De même, les conditions d’enregistrement furent telles (on imagine la chose prise un peu sur le vif, au débotté) que le disque en porte les stigmates : absence d’éléments extérieurs, micros laissés ouverts en fin de morceau de telle sorte qu’on entend parler Broderick et Frahm… Au moment où l’on craignait un peu trop d’afféterie de l’ensemble, la guitare de Broderick sait se faire plus grave mais aussi dotée de suffisamment de réverbération pour ne pas plomber le tout (Hiding Hydiration).
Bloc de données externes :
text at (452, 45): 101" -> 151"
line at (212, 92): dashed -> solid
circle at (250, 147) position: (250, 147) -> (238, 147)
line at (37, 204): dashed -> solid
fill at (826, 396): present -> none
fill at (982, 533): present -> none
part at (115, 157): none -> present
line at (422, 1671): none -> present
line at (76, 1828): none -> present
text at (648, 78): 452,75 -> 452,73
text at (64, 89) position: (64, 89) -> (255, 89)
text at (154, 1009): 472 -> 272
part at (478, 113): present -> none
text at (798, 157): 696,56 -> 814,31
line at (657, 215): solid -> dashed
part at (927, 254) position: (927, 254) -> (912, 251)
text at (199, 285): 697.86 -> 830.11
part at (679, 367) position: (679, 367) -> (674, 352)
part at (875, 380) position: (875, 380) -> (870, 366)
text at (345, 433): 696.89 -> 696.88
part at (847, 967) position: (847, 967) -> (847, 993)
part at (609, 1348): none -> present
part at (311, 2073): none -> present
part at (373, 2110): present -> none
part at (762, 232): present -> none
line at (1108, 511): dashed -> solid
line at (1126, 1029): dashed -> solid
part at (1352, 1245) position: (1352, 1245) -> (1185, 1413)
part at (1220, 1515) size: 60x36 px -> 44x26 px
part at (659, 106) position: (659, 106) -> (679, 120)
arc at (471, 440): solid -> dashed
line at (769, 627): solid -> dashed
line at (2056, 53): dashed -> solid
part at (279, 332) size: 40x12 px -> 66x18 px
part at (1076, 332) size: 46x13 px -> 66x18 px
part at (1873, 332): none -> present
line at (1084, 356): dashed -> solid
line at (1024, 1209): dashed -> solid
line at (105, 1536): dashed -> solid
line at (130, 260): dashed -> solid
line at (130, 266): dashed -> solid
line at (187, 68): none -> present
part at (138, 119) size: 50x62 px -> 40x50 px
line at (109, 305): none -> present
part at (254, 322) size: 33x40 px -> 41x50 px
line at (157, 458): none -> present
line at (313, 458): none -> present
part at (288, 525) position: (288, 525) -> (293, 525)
Plus loin, le même titre peut convoquer aussi bien le piano gracile de Frahm qu’une pulsation sourde et ce qu’on croît être un harmonium (Just Resign). Arrivé au bout des huit morceaux et trente-trois (courtes) minutes de l’album, on ressort convaincu de l’entreprise, en se demandant même pourquoi le duo n’avait pas vu le jour plus tôt.